Exercise → From the first line of the data down to the line bearing "Panel 3, 336", output every line exactly and include no pictures.

Records contained in a dataset
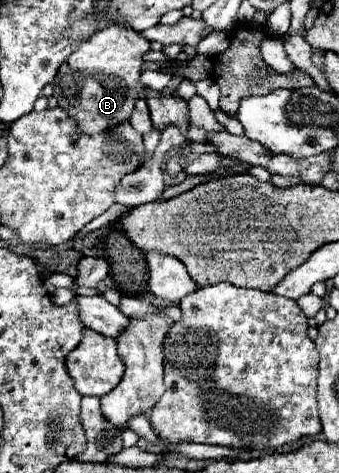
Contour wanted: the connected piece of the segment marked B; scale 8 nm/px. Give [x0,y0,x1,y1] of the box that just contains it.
[53,22,149,134]

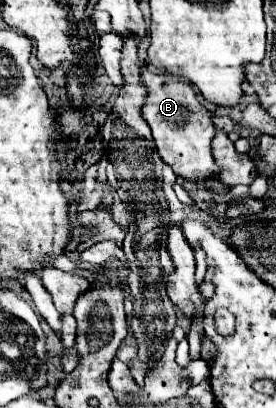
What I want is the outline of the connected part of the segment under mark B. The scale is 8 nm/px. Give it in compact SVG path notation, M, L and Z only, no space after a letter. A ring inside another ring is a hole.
M147 68L141 70L141 78L149 92L147 102L143 106L143 118L151 126L161 160L173 168L175 176L189 182L197 182L199 188L217 192L217 188L207 186L207 180L217 180L221 174L221 168L213 162L211 154L211 140L215 136L211 112L197 100L197 94L193 92L189 82L163 74L153 74Z

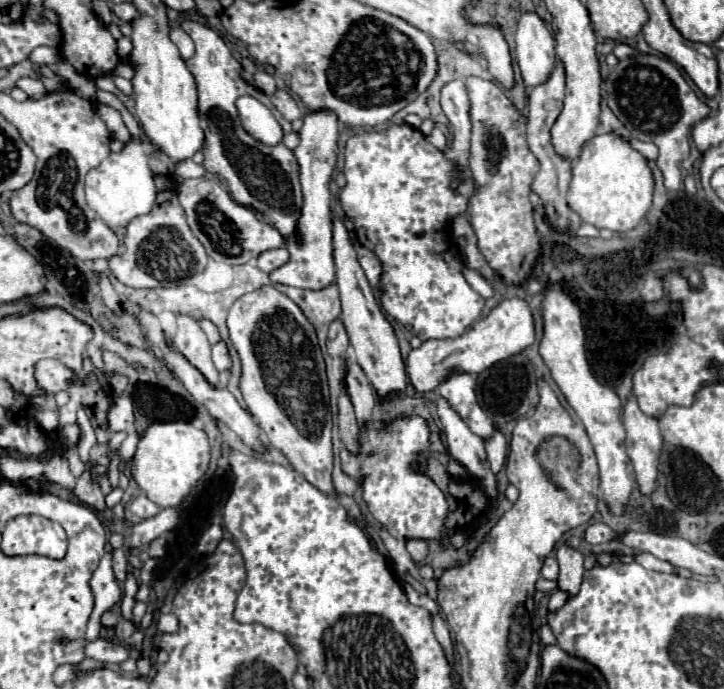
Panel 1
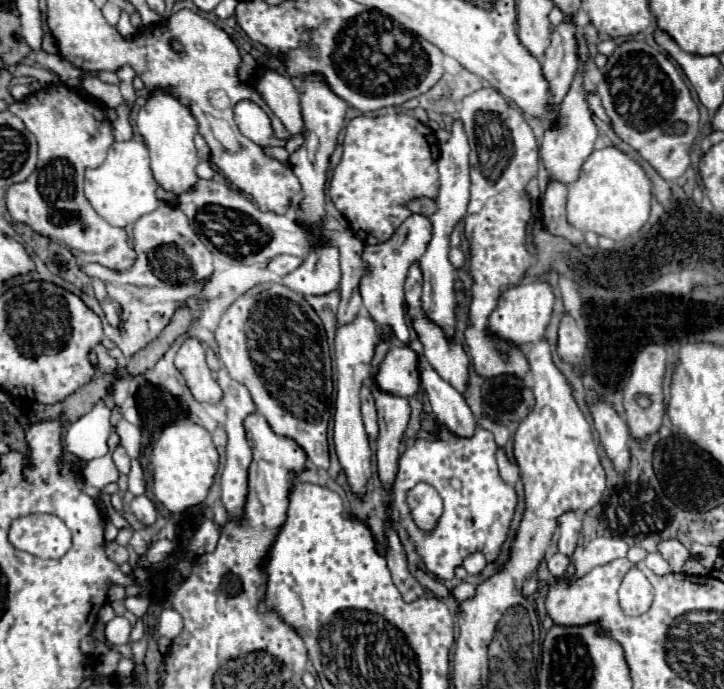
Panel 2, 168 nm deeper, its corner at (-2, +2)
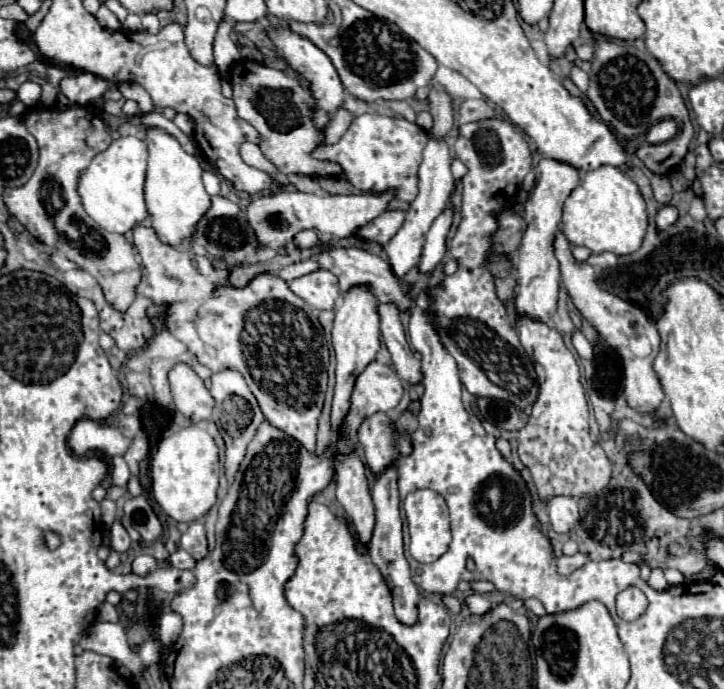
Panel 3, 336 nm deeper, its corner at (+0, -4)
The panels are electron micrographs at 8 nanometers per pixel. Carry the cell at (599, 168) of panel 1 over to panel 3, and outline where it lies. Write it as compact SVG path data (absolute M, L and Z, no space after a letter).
M601 166L581 174L579 186L563 206L561 226L567 240L575 246L587 246L595 254L609 250L625 256L641 246L647 232L647 204L639 186L625 172L615 166Z

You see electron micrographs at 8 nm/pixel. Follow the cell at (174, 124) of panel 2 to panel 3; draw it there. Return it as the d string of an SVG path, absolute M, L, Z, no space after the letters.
M149 128L145 142L149 144L149 166L147 166L147 180L145 180L145 202L147 212L153 220L153 228L157 236L171 246L179 246L181 242L189 240L193 234L193 226L197 218L205 214L209 208L209 194L201 182L201 166L195 156L189 156L177 138L173 138L165 128Z

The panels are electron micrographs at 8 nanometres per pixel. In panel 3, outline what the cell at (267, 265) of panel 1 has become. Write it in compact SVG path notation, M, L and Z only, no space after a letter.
M307 258L307 260L301 260L301 262L297 262L297 264L291 264L291 266L281 268L281 270L277 272L277 276L279 276L281 280L285 280L285 282L291 282L291 280L295 280L295 278L299 278L299 276L305 276L305 274L317 270L317 268L319 268L317 262L315 262L313 258Z

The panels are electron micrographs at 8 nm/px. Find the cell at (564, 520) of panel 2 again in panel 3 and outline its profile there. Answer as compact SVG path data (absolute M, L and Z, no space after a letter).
M565 496L551 498L547 502L547 514L549 514L549 520L551 520L553 532L557 532L557 534L571 532L579 522L577 498L565 498Z

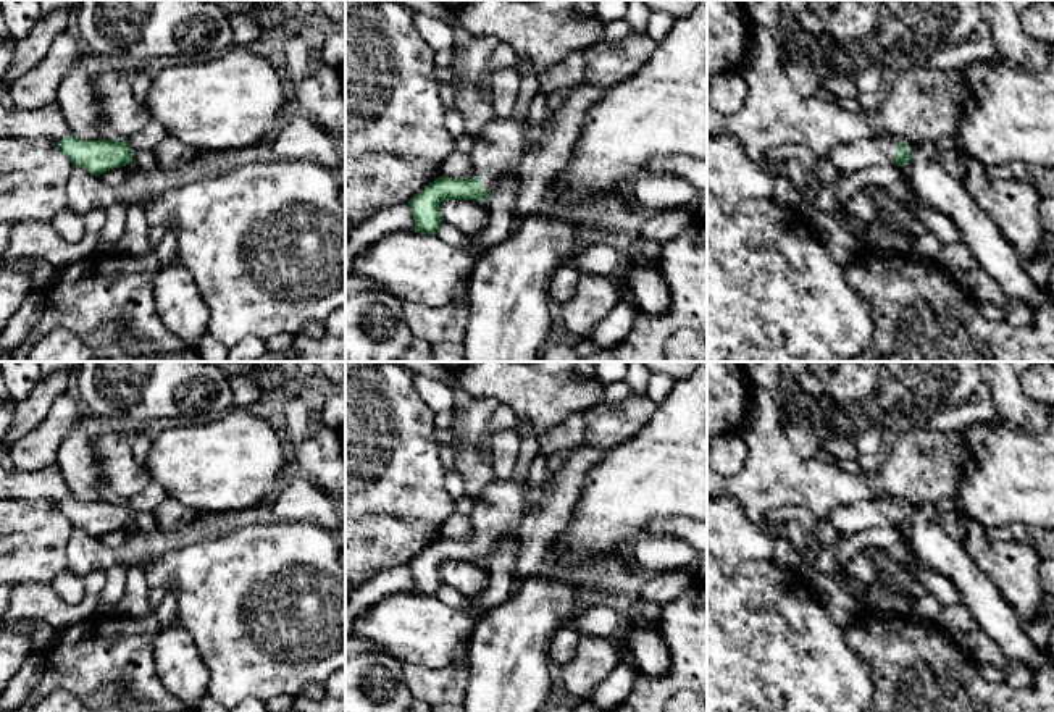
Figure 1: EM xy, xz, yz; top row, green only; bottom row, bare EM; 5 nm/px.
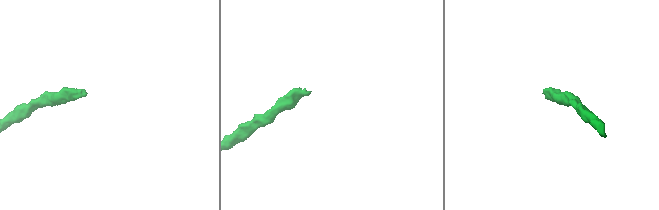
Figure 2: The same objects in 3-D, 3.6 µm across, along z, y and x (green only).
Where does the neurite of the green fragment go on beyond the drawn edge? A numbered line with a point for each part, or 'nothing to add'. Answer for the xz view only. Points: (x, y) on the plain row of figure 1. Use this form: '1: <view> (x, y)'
1: xz (501, 509)

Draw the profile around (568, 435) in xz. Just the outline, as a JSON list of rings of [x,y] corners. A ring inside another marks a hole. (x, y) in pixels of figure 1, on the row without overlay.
[[[571,413],[557,426],[539,436],[541,454],[546,457],[573,450],[584,442],[586,423],[583,413]]]

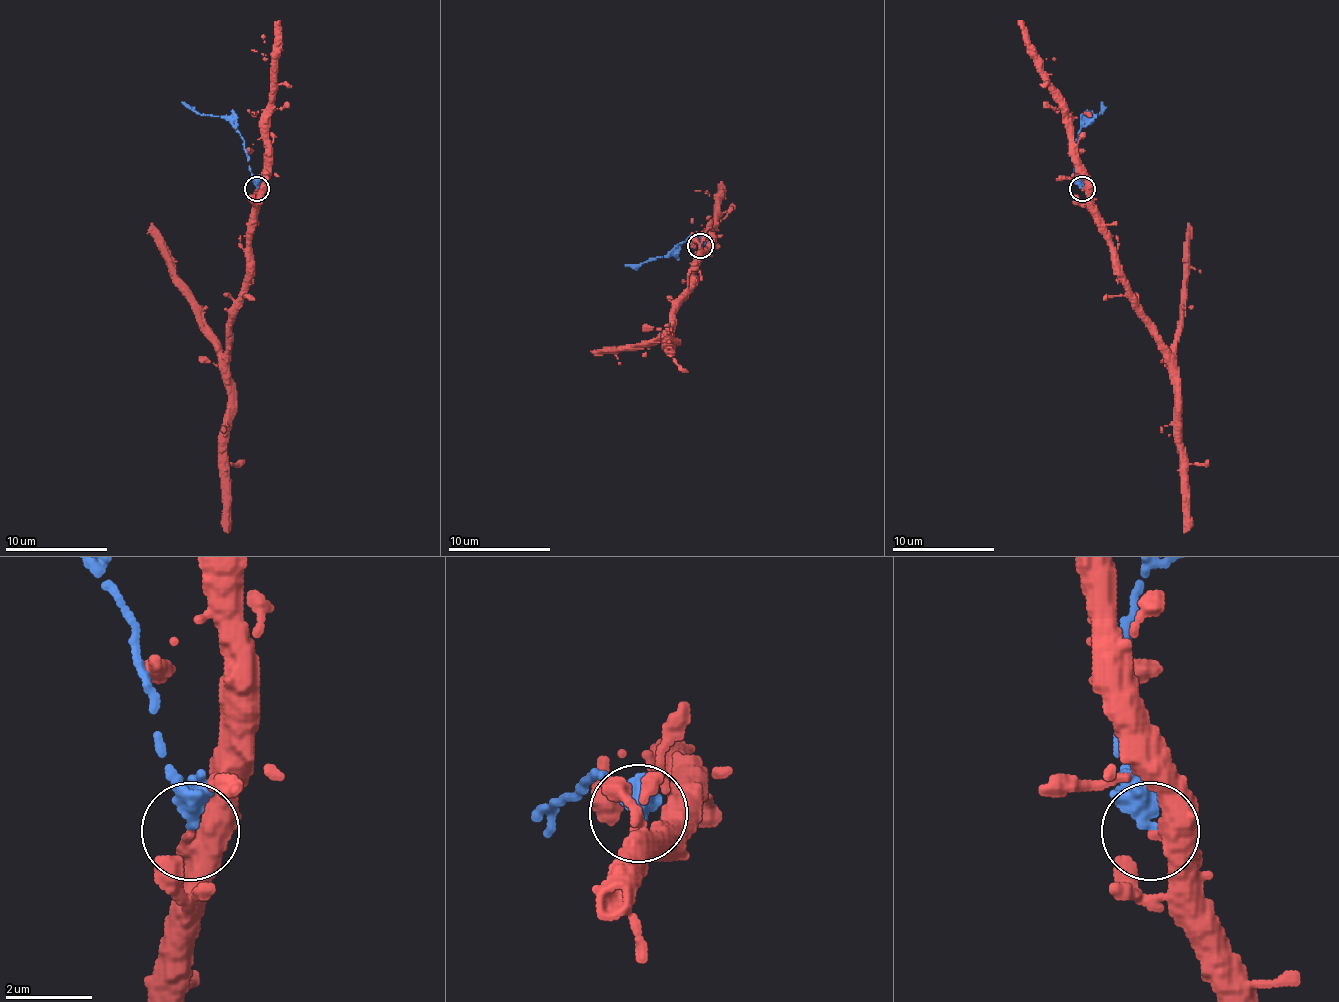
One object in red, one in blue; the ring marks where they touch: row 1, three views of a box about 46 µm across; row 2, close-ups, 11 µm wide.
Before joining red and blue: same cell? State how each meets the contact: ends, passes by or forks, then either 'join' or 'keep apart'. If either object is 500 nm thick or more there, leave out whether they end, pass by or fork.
red ends there; blue passes by; keep apart

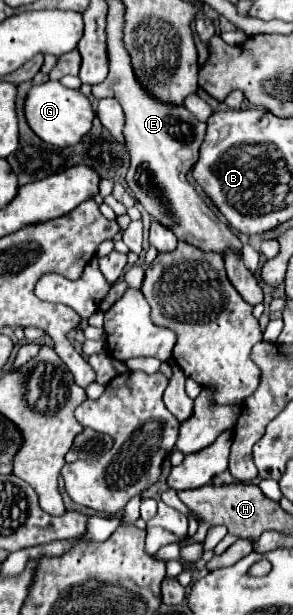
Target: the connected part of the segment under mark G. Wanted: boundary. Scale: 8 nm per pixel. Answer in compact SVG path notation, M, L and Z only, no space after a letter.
M46 82L40 86L30 88L24 100L24 114L26 122L32 132L52 146L74 146L86 136L92 128L92 106L88 98L84 98L78 90L68 90L60 82Z

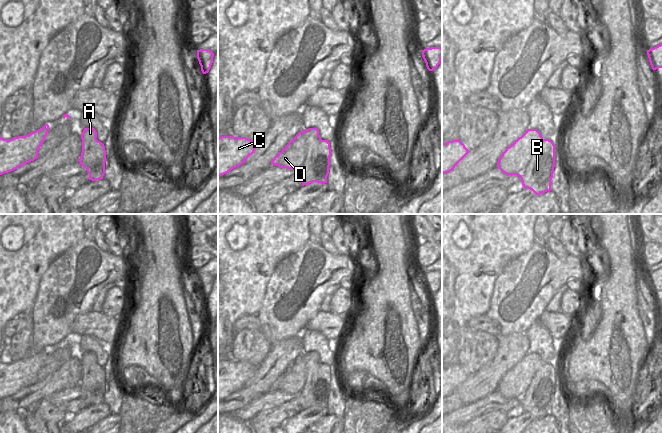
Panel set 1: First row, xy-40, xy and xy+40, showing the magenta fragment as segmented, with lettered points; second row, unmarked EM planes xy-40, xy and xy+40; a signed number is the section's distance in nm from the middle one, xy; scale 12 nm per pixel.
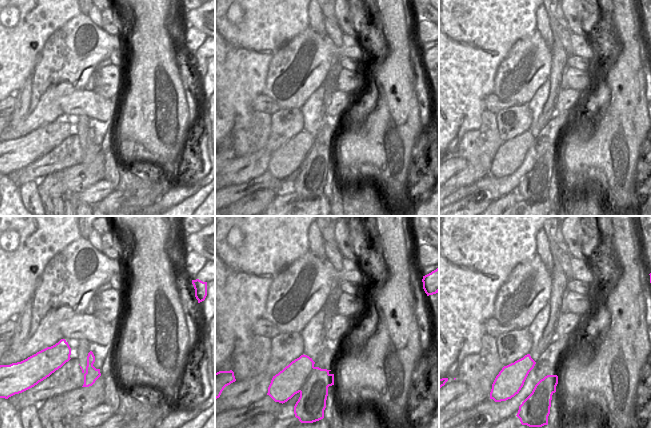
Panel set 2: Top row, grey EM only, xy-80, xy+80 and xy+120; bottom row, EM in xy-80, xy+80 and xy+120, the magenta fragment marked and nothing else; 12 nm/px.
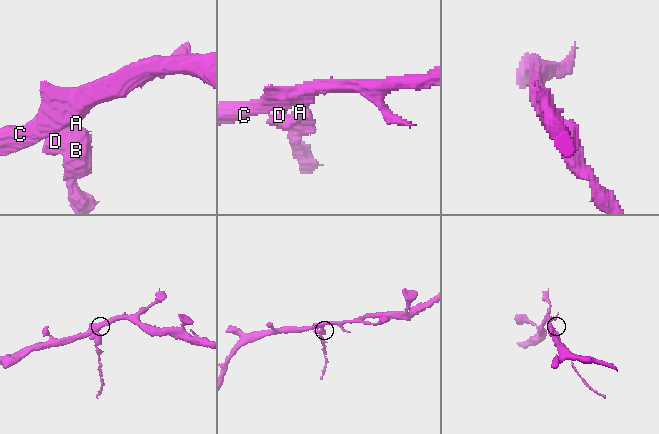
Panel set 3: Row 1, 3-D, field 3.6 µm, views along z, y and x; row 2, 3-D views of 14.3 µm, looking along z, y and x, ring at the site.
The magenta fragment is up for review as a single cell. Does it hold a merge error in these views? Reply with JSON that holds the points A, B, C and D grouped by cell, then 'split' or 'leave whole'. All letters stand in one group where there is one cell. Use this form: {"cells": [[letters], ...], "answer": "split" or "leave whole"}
{"cells": [["A", "C", "D"], ["B"]], "answer": "split"}

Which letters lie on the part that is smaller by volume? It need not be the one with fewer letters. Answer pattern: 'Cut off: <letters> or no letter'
Cut off: B

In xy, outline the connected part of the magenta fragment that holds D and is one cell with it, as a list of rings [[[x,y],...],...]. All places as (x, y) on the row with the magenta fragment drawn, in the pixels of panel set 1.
[[[317,128],[302,130],[274,157],[271,163],[288,169],[301,169],[306,160],[307,146],[317,144],[320,138]]]

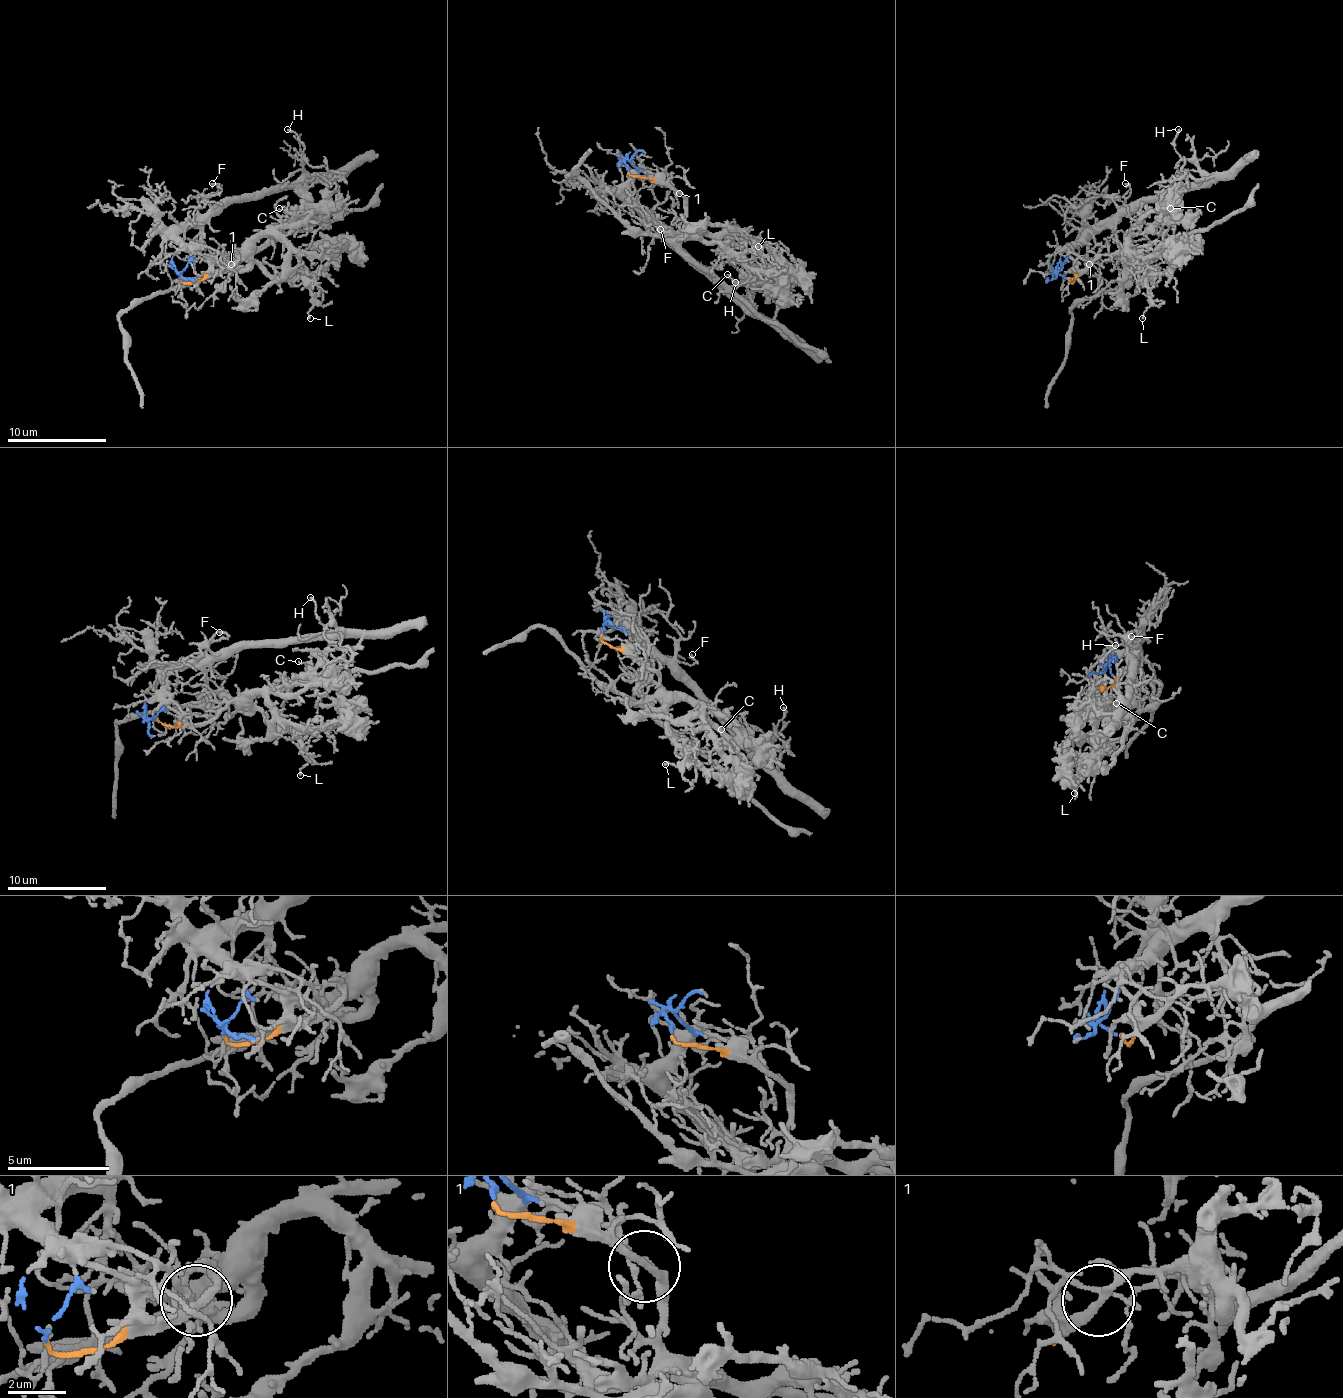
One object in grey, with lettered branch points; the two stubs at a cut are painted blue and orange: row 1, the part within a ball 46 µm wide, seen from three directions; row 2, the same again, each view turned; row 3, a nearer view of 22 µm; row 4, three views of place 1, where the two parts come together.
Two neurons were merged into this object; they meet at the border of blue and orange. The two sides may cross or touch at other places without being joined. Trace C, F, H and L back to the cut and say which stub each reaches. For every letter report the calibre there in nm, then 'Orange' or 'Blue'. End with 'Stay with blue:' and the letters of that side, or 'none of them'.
C: Thickness 100 nm. Orange
F: Thickness 150 nm. Blue
H: Thickness 140 nm. Blue
L: Thickness 130 nm. Orange
Stay with blue: F, H

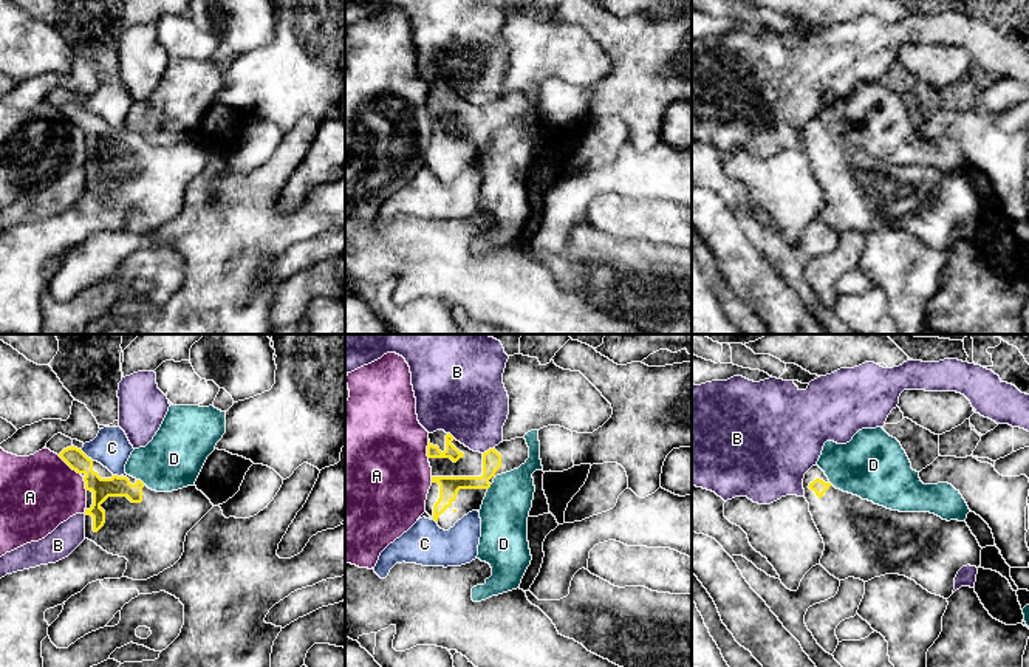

Result for this exercise →
Contour wanted: the connected piece of the segment marked B; scale 8 nm/px. Give [x0,y0,x1,y1] of the box that just contains it.
[53,22,149,134]

What I want is the outline of the connected part of the segment under mark B. The scale is 8 nm/px. Give it in compact SVG path notation, M, L and Z only, no space after a letter. A ring inside another ring is a hole.
M147 68L141 70L141 78L149 92L147 102L143 106L143 118L151 126L161 160L173 168L175 176L189 182L197 182L199 188L217 192L217 188L207 186L207 180L217 180L221 174L221 168L213 162L211 154L211 140L215 136L211 112L197 100L197 94L193 92L189 82L163 74L153 74Z

Panel 1
Panel 2, 168 nm deeper, its corner at (-2, +2)
Panel 3, 336 nm deeper, its corner at (+0, -4)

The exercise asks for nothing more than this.